Yield Curve Basics

Discussion in 'Financial Futures' started by maninjapan, Jul 10, 2009.

  1. Guys, still fairly new to financials and the curve, Jsut looking at the curve now it all looks quite flat apart from where it falls away at the 2yr. Any specific reason for the dip down to the 2?

  2. You mean it looks steep up to two years?

    Think of where the fed funds rate is now and you will have your explanation of why it's so low at the very front. After that, up to 3 years or so, the mkt is pricing in the need for the Fed to exit the monetary easing very aggressively.
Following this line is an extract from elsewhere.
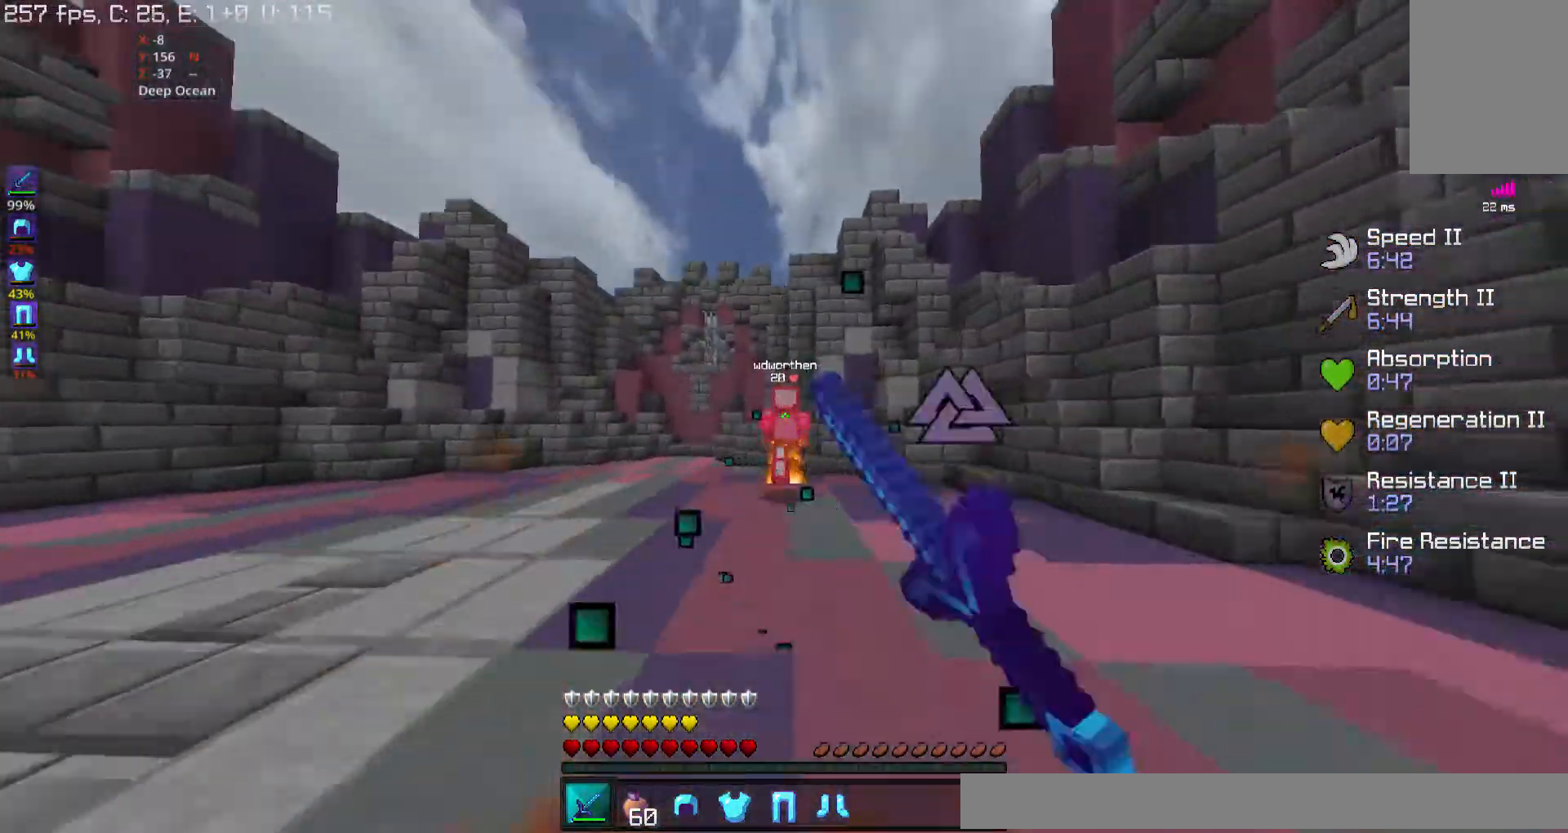
{"keys": ["w"], "mouse": []}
    As to further out, that's where it gets interesting and you will hear a lot of different views.
  3. free money for banksters.
  4. Martinghoul, thansk for the reply. That makes sense about the short term end of the curve. Anyone with some of the more accepted reasons for the jump to the 10-30yr part of the curve and being relatively flat?
  5. they placed the last part of the 10-30Y reopening legs and are happy to bank on them!
  6. Bernard, I apreciate the comment, but could you explain what that actually means (soory new to financials)
  7. End of the supplies that are usually difficult to digest (the 're-openings') and since they had good results, dealers pushed Tsy up.
  8. Bernard, Im still not sure Im gettign the lingo, if anyone can post a link that gives more of an insight into the basics of these products it would be much appreciated. Not sure what reopenings are.......

    I knew i was getting in over my head, but everyones gotta start somewhere....
  9. The Treasury sometimes “reopens” a security by selling additional amounts of an outstanding issue at auction.


    some more general info
  10. There's actually all sorts of reasons for this, but they all sorta come down to many supply/demand considerations, such as issuance patters, structured notes (PRDC) overhang, pension fund/foreign CB demand etc etc. There's just too many factors to mention.